DESCRIPTION OF THE TASK
Once the line containing "right knee: (582, 369, -18)" is found in the entries below, restate it and each following line word for word, stopping after the line containing "left shoulder: (766, 227, 4)".

Data extracted from a collection

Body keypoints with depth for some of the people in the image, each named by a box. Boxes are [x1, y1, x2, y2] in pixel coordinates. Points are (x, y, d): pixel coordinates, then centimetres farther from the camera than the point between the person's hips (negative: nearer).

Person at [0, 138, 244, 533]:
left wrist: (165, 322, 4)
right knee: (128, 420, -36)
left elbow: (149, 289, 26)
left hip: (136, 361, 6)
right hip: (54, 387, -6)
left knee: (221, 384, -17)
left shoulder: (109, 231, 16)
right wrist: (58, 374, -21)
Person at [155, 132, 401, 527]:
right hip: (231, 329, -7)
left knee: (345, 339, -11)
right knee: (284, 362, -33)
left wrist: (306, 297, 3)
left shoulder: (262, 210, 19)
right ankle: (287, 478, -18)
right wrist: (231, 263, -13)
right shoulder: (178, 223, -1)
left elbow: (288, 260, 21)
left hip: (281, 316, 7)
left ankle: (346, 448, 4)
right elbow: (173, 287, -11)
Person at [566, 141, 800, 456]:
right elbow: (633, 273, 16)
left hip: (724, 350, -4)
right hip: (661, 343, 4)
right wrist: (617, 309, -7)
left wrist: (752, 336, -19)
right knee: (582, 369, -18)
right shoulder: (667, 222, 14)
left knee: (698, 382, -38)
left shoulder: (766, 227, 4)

---

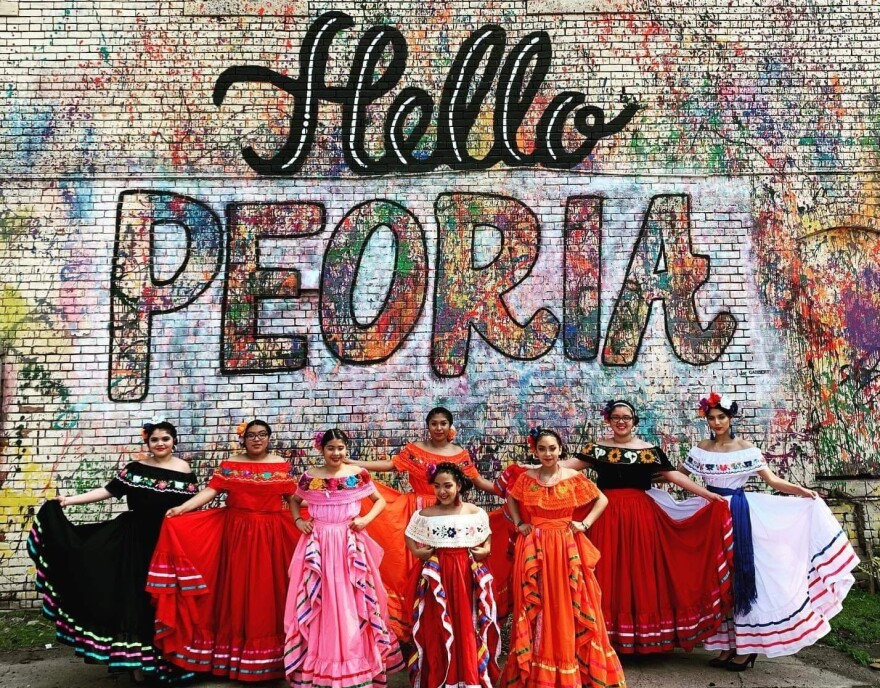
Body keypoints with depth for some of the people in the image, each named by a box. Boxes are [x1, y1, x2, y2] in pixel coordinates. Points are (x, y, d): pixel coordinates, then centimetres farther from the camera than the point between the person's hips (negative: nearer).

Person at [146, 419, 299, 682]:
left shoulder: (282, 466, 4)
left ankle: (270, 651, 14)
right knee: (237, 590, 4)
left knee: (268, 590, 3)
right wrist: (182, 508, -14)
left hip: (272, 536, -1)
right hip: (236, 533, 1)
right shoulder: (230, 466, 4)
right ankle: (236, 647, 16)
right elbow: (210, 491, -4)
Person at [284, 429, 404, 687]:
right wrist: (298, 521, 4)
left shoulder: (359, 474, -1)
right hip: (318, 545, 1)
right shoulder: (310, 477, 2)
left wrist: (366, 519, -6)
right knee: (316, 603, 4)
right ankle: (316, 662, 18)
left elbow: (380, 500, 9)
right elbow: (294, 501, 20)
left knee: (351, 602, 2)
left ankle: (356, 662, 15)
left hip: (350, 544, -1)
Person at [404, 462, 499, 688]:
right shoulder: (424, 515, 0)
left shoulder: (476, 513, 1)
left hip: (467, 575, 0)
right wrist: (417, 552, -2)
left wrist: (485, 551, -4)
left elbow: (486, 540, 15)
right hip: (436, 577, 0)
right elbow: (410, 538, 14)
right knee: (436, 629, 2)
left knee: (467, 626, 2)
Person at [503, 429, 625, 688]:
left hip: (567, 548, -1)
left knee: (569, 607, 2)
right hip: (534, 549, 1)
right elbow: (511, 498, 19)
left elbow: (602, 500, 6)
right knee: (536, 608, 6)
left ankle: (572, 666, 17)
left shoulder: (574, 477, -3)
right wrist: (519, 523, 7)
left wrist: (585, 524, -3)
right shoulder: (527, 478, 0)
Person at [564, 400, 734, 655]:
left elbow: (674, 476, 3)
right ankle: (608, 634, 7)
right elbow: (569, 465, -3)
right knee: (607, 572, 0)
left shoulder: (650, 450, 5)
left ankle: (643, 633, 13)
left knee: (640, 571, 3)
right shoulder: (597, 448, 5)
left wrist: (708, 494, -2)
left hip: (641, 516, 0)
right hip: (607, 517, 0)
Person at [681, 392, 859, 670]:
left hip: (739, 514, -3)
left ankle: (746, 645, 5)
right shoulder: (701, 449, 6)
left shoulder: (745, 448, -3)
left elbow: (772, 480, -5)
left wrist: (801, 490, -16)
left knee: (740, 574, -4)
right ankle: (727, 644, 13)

EXERCISE SOLUTION
right knee: (582, 369, -18)
right shoulder: (667, 222, 14)
left knee: (698, 382, -38)
left shoulder: (766, 227, 4)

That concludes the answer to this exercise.